- **Tasks for this exercise**
**1.** Return the portion of the forum thread on speaker measurements starting at "## joorge (Jan" and ending at "keep building subs.", copied word for word.
**2.** Take the forum thread on speaker measurements further, beginning right after its last line.

- **Document excerpt**
◆ ◆ ◆ ◆ ◆ ◆ ◆

This chart is the Mains only overlaid on the Sub + Mains chart. I can't find the sub only chart, but it is virtually identical to the one posted above.

Did you mean for me to measure each main separately?


----------



## brucek (Apr 11, 2006)

Well, you can see that the main that you posted alone above enjoys the same dip and peak as the mains+sub. That says that the offending dip and peak isn't an interaction between that main and sub, nor is it likely an interaction between that main and the other main. This leaves the culprit as that main and the room. You want to see what the other main alone looks like. If it doesn't exhibit this dip and peak, then you can assume that the other main needs to be moved a bit.

Anyway, you get the idea of the process of elimination. It's a lot of measuring. You can see why I recommended REW.

brucek


----------



## joorge (Jan 21, 2009)

Thanks Bruce. Those are both mains. I didn't measure them separately, but did ask if I should. Sorry for the confusion. I think I understand how to proceed.

I'll do some more measuring tomorrow and let ya know what happens.

I wouldn't argue about how nice it would be to have REW do all of the work. It's not too bad doing it manually for one sub. Each test takes about 10 minutes to complete and enter in REW. It will get old in a hurry if I keep building subs.


----------



## brucek (Apr 11, 2006)

> Those are both mains.

◆ ◆ ◆ ◆ ◆ ◆ ◆

- **Entries provided**
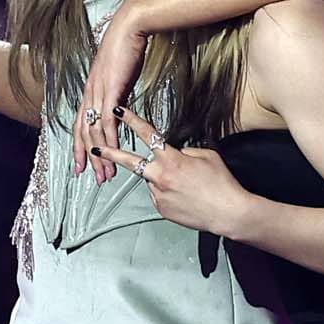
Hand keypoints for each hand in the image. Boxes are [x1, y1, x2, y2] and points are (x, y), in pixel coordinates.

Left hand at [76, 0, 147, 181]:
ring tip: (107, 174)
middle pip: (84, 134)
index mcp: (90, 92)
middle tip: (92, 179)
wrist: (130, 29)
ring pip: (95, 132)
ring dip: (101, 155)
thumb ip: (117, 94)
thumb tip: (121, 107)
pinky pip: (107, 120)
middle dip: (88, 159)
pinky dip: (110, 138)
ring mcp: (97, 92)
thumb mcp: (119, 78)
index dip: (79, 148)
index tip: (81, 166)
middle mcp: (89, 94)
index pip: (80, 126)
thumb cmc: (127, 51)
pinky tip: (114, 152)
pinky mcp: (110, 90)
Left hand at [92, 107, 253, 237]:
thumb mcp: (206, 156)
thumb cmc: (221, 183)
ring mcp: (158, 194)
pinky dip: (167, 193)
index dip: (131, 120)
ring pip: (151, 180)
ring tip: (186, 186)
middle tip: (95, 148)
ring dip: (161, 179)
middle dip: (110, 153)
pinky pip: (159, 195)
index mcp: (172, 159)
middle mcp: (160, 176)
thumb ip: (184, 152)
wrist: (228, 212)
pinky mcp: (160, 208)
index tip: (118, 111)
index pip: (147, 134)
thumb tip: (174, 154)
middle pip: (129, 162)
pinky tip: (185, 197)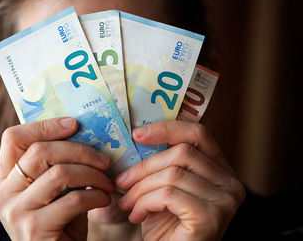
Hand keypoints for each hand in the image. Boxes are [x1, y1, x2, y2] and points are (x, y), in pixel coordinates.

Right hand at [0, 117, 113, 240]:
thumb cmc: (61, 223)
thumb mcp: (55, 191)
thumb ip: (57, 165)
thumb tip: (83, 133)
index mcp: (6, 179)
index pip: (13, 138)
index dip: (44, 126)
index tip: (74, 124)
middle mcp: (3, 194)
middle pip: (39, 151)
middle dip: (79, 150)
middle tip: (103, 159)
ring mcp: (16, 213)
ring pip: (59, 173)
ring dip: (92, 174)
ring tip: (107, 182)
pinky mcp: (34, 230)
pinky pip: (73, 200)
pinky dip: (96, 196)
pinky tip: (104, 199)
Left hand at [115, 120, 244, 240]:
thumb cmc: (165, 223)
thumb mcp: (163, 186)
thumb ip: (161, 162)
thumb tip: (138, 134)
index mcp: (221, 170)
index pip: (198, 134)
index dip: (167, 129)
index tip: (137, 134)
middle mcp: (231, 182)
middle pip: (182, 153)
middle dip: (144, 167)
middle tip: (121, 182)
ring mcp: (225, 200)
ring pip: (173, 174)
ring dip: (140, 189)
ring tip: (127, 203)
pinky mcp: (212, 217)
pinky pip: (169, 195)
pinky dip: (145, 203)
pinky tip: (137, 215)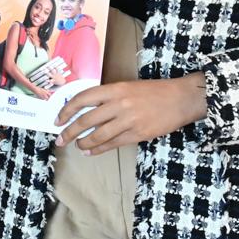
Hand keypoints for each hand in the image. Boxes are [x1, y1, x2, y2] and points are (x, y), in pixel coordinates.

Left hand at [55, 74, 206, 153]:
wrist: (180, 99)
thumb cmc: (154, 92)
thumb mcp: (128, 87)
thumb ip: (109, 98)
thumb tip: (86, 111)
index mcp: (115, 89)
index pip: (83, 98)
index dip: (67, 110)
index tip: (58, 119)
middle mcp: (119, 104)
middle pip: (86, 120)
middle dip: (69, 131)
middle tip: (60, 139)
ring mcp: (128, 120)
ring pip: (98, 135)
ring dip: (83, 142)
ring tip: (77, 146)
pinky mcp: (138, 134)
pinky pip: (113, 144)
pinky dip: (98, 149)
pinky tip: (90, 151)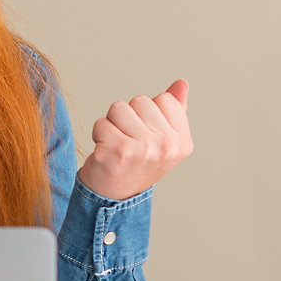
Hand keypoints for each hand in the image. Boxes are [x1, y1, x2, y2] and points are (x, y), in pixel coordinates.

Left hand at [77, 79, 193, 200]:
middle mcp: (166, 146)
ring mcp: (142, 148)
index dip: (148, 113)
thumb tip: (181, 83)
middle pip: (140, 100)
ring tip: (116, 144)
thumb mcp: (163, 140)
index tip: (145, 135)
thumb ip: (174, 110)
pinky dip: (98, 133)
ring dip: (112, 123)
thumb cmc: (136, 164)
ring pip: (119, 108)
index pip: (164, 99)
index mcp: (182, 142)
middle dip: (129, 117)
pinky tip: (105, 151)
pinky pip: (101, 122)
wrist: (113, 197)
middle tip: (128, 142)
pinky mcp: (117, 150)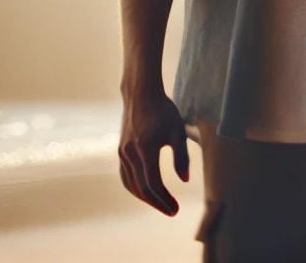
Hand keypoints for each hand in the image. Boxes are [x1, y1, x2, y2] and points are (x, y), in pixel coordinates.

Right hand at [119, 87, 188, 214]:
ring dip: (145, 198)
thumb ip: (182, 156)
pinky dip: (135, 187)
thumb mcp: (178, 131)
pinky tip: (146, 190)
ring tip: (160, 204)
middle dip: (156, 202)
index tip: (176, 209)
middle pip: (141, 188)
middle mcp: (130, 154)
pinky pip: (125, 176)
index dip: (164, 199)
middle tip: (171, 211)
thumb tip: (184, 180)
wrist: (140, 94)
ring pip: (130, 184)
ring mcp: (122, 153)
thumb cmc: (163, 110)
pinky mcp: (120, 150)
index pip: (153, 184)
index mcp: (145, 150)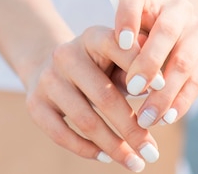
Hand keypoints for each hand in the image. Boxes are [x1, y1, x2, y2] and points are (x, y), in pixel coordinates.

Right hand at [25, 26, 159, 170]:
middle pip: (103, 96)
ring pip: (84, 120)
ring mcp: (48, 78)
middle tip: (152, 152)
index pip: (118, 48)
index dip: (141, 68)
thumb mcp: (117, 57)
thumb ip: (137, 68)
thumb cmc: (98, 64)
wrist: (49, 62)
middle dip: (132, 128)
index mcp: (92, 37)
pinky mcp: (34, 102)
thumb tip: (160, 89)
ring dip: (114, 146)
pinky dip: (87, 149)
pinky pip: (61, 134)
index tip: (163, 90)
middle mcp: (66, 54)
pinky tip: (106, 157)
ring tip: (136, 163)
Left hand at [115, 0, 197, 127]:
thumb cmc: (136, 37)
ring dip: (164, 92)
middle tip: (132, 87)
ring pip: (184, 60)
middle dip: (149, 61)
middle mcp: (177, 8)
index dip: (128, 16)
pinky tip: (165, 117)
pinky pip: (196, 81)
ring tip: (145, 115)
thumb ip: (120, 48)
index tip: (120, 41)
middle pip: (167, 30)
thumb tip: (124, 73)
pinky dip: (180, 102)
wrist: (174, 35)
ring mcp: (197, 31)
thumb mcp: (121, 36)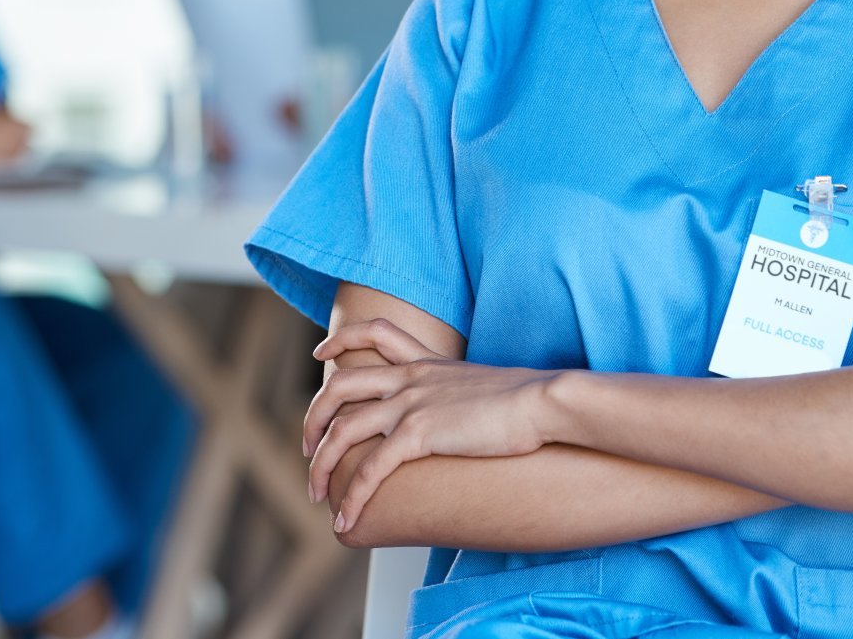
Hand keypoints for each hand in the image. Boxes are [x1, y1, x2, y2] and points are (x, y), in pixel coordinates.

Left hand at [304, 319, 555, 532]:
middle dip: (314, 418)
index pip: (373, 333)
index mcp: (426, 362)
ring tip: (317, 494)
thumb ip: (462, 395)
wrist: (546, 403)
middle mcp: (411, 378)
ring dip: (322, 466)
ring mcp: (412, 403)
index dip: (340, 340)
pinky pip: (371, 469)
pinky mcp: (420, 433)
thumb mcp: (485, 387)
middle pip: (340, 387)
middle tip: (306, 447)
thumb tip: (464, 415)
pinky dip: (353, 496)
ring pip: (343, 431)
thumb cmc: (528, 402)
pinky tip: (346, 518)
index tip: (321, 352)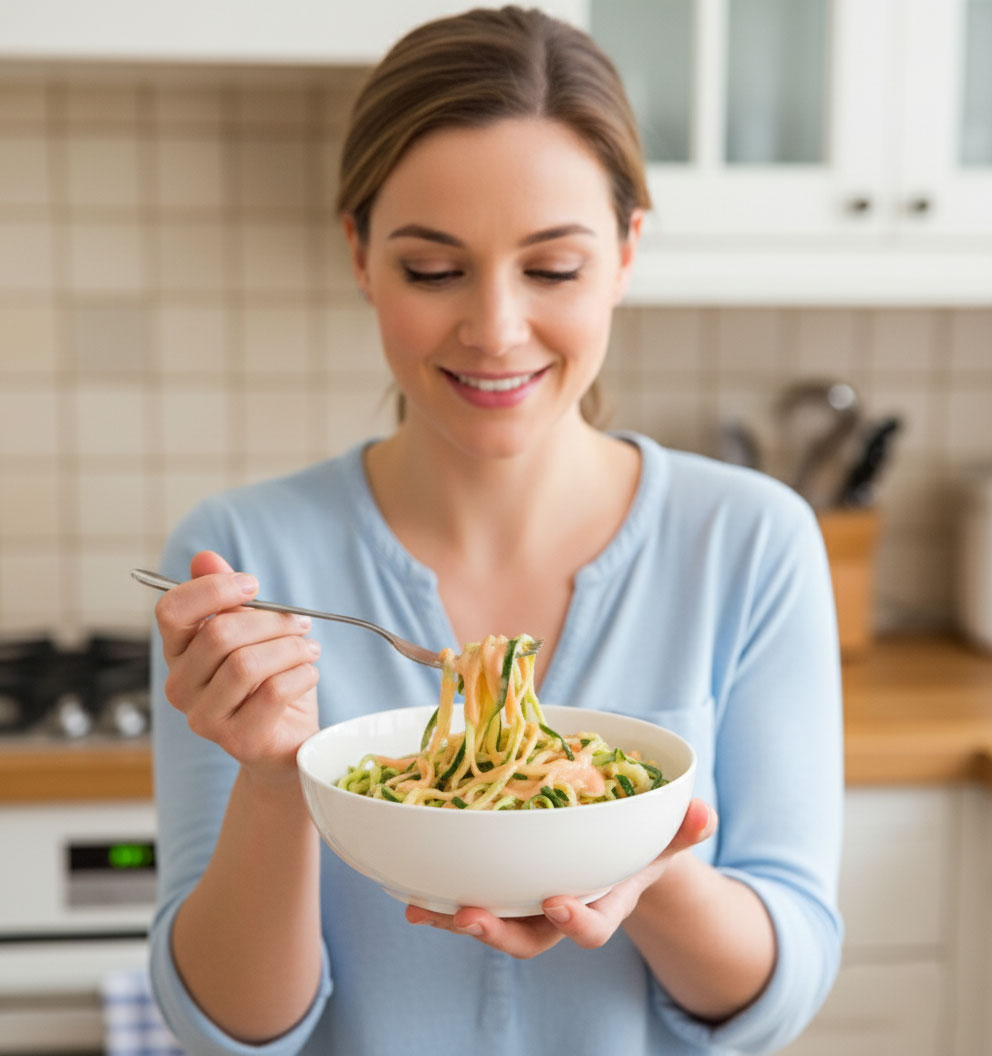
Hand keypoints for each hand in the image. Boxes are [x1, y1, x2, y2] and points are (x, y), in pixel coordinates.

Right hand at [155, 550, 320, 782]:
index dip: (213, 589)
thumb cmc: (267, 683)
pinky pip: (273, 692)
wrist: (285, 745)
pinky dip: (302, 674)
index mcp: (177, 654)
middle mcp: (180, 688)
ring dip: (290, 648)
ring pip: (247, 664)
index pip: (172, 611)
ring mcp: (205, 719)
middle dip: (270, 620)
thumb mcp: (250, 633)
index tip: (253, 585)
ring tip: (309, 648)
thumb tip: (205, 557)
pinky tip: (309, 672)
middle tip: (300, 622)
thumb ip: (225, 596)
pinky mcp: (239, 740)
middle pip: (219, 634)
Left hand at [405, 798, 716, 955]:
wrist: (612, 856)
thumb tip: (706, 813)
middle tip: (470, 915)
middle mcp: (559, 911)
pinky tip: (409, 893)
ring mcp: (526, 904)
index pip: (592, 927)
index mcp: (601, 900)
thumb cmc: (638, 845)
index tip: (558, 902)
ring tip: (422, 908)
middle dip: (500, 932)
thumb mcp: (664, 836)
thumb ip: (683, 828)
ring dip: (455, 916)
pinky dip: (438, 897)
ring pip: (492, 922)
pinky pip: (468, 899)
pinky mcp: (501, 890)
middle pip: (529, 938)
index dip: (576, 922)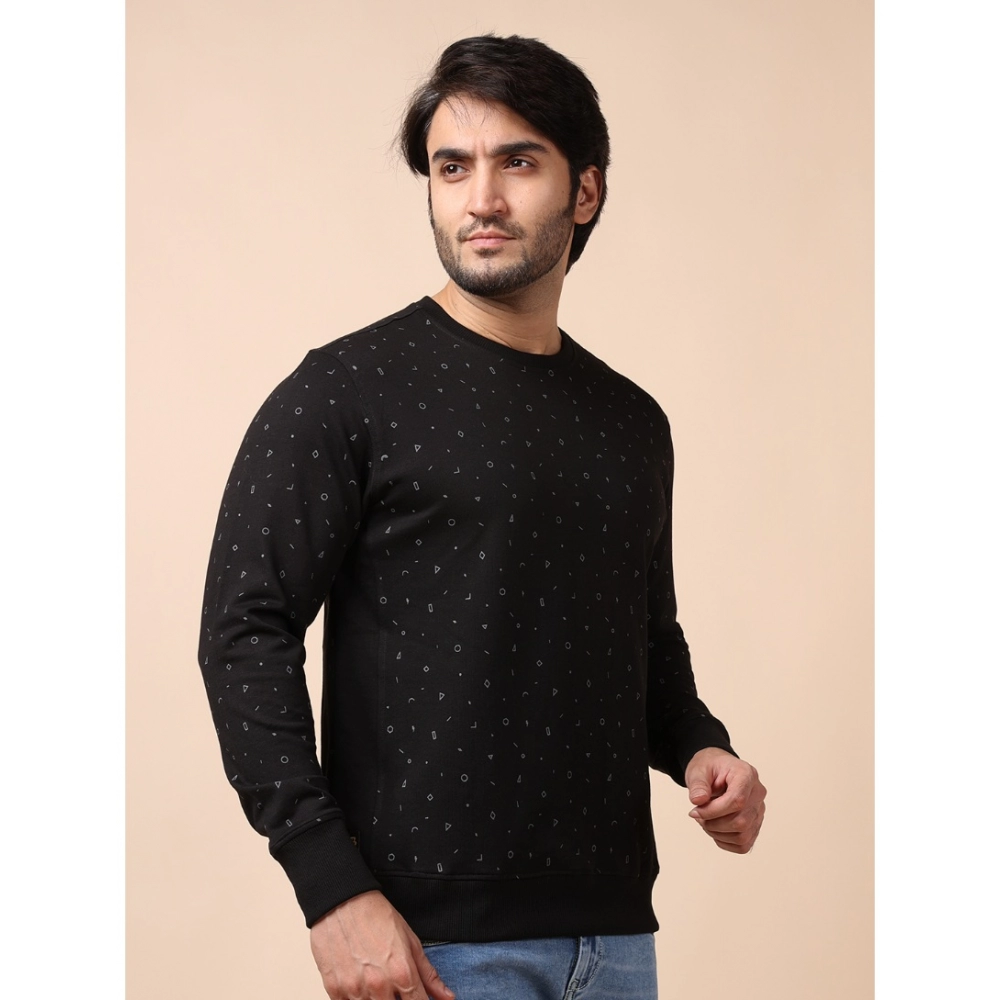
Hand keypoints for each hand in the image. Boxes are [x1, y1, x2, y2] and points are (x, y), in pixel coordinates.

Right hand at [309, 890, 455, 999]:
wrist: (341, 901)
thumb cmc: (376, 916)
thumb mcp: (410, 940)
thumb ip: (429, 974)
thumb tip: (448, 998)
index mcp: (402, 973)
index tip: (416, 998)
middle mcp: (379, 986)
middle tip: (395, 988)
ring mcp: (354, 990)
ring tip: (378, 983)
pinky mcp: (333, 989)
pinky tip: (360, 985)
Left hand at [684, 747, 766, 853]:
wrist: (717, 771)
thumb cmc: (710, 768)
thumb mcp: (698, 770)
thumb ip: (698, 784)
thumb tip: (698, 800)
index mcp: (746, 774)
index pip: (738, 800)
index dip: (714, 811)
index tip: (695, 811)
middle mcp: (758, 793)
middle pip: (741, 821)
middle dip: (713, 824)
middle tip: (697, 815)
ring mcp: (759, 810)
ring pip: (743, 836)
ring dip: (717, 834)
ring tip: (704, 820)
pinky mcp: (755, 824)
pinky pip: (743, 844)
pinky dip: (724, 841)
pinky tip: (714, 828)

◆ ◆ ◆ ◆ ◆ ◆ ◆

- **Answers to each task**
**1.**
## joorge (Jan 21, 2009)

Thanks Bruce. Those are both mains. I didn't measure them separately, but did ask if I should. Sorry for the confusion. I think I understand how to proceed.

I'll do some more measuring tomorrow and let ya know what happens.

I wouldn't argue about how nice it would be to have REW do all of the work. It's not too bad doing it manually for one sub. Each test takes about 10 minutes to complete and enter in REW. It will get old in a hurry if I keep building subs.

**2.**
Yeah OK. I think you get the idea though. Measuring two mains doesn't reveal where the problem is. If you do each main by itself, you might find both mains alone measure fairly good, revealing that it's their interaction between themselves that is the problem. If only one measures bad, then it's that speaker and the room that is the problem.....etc, etc..

brucek


----------



## joorge (Jan 21, 2009)

I tried to run the mains independently. I get no sound with just one. Apparently the receiver requires both of them.

I have tested 10 different speaker locations (both mains) in the problem frequency band. Most of them didn't do much at all. Three show promise, and the difference is quite noticeable.

I'll do some full range testing when I get a chance. It looks like that peak at 145 is a room effect. Nothing seems to budge it. Here's a chart of Both mains with the testing overlaid.


----------



## brucek (Apr 11, 2006)

> I tried to run the mains independently. I get no sound with just one. Apparently the receiver requires both of them.


Just feed the left or right channel separately with your tone to get a single main.

brucek


----------



## joorge (Jan 21, 2009)

Duuh.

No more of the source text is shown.